§ INSTRUCTIONS FOR THE TASK
Repeat exactly, and only, the lines below starting at the line that contains "[855,465,985,479] 2020 to" and ending at the line that contains "(1055, 735) none", inclusive of both.

§ EXTRACTED DATA
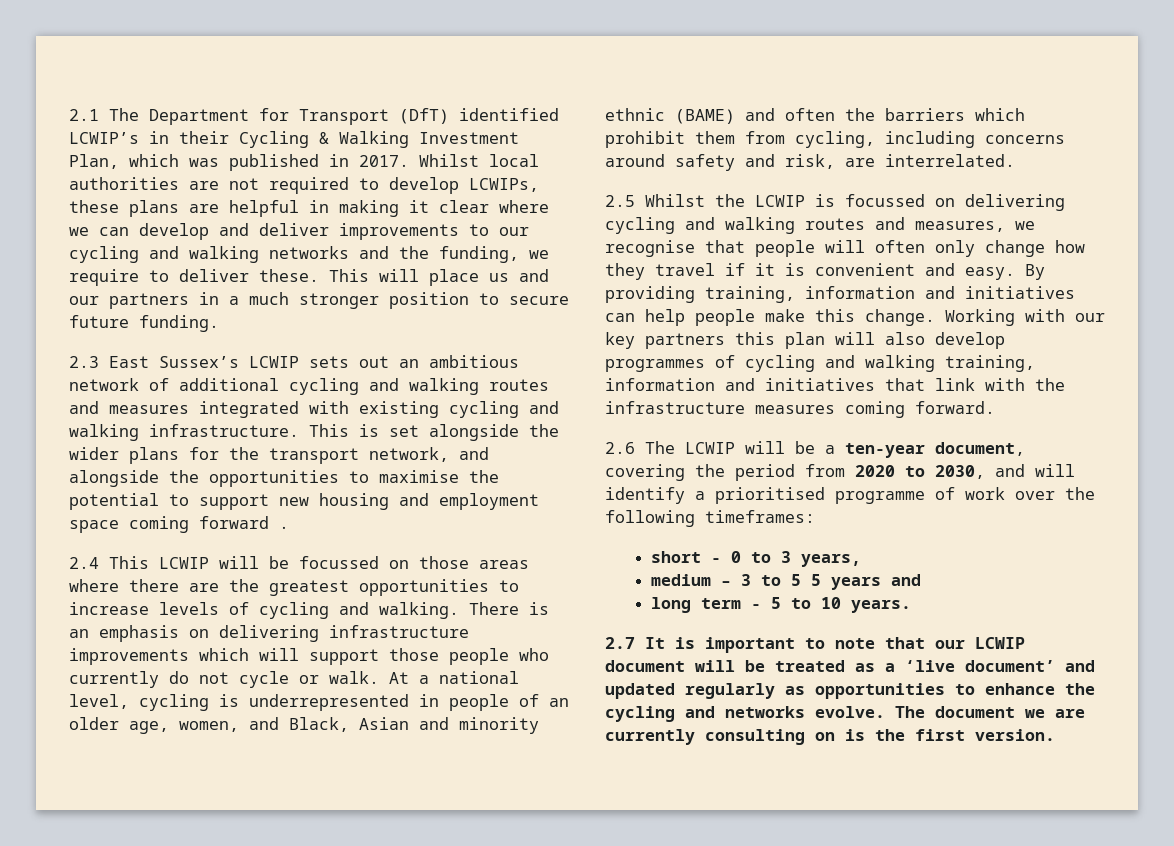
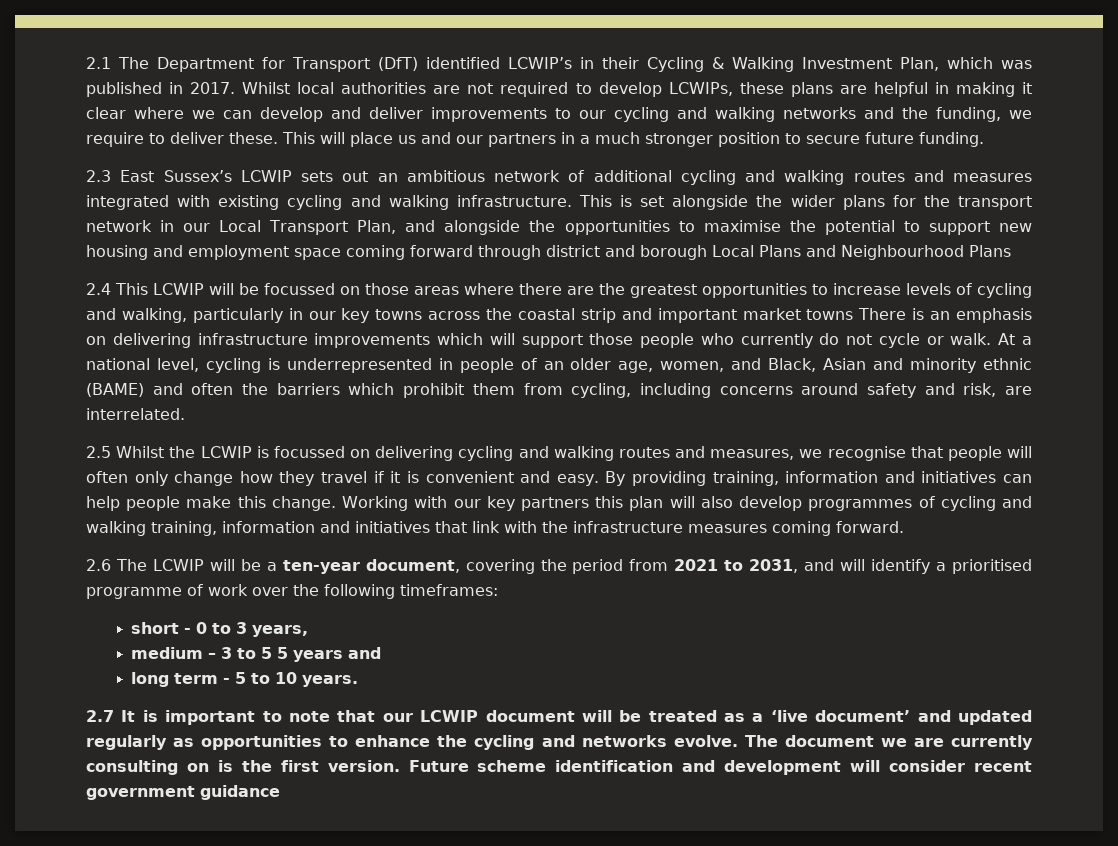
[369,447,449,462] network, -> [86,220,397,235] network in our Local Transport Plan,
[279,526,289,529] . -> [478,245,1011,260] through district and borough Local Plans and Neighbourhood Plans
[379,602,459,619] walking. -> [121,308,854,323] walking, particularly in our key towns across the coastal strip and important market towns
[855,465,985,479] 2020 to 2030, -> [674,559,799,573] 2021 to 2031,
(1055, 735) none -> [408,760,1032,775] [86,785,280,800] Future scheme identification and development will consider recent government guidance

--

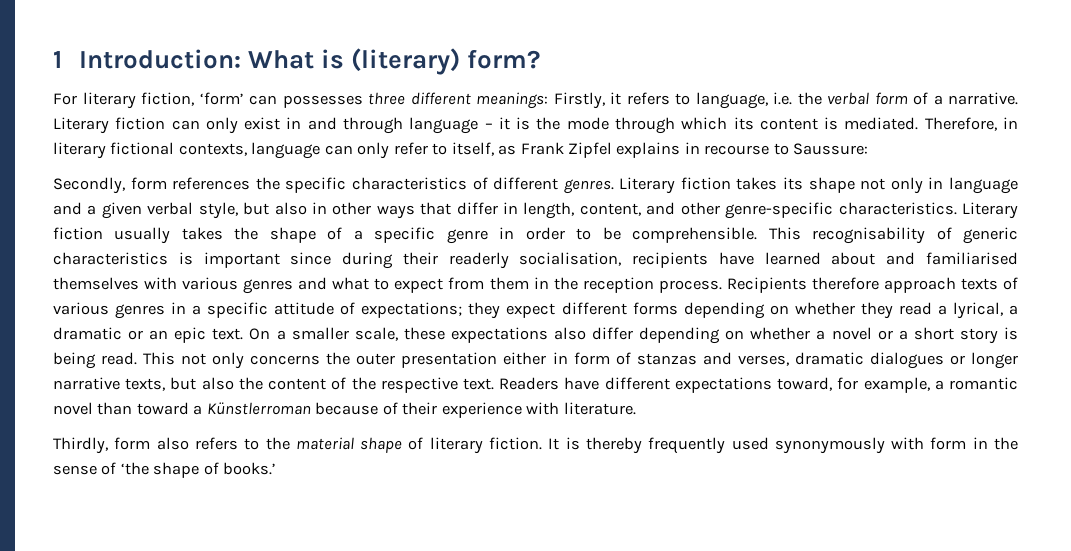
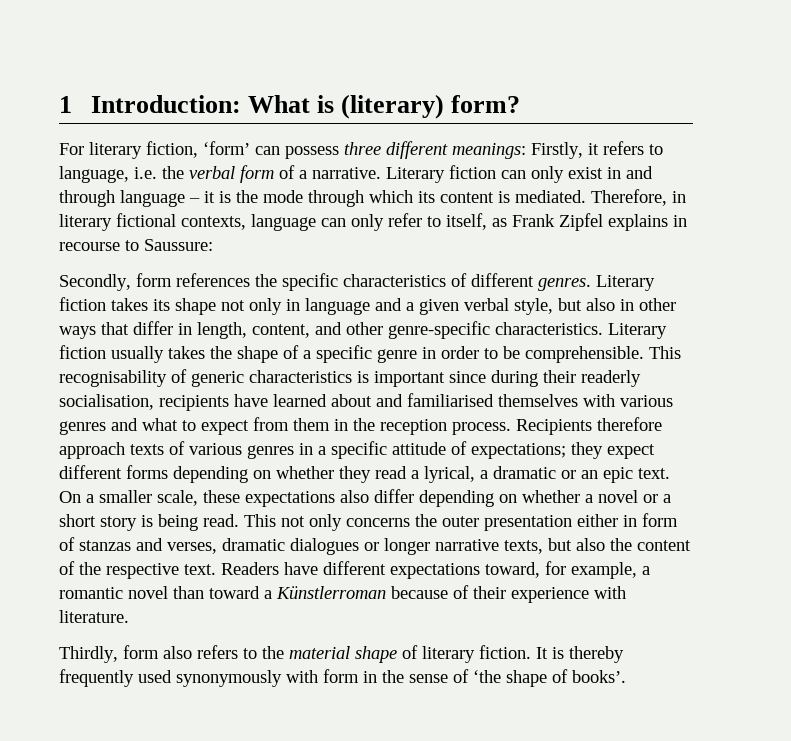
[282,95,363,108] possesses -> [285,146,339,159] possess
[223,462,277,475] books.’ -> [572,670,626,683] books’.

...

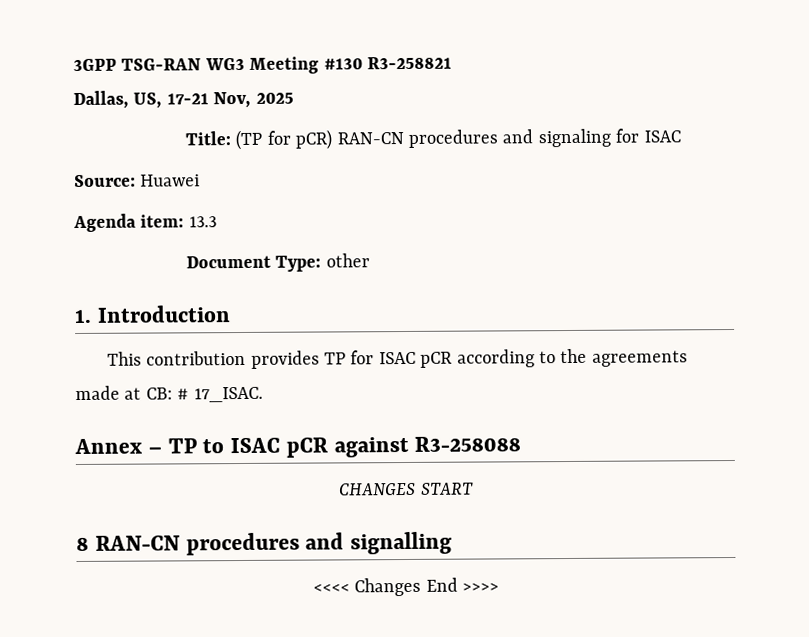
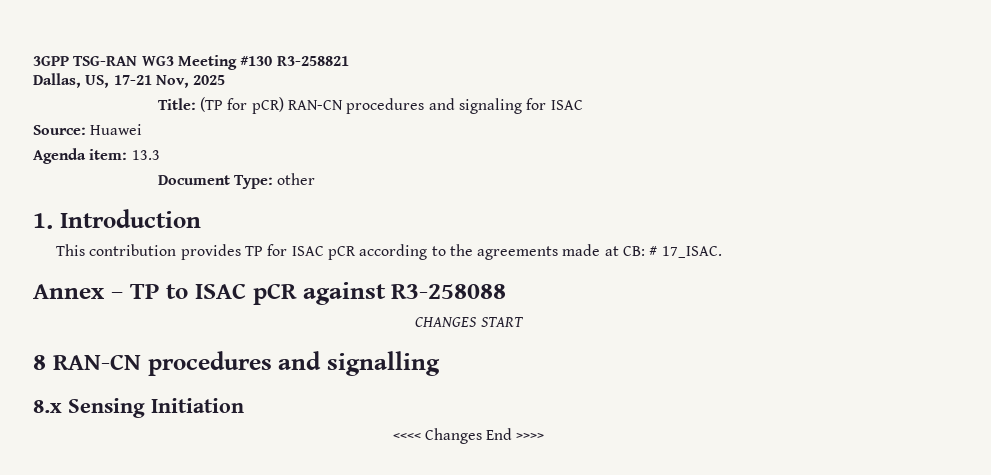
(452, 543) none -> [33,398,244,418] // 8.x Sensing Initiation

§ ANSWER TO THIS PROBLEM
[855,465,985,479] 2020 to 2030, -> [674,559,799,573] 2021 to 2031,
(1055, 735) none -> [408,760,1032,775] [86,785,280,800] Future scheme identification and development will consider recent government guidance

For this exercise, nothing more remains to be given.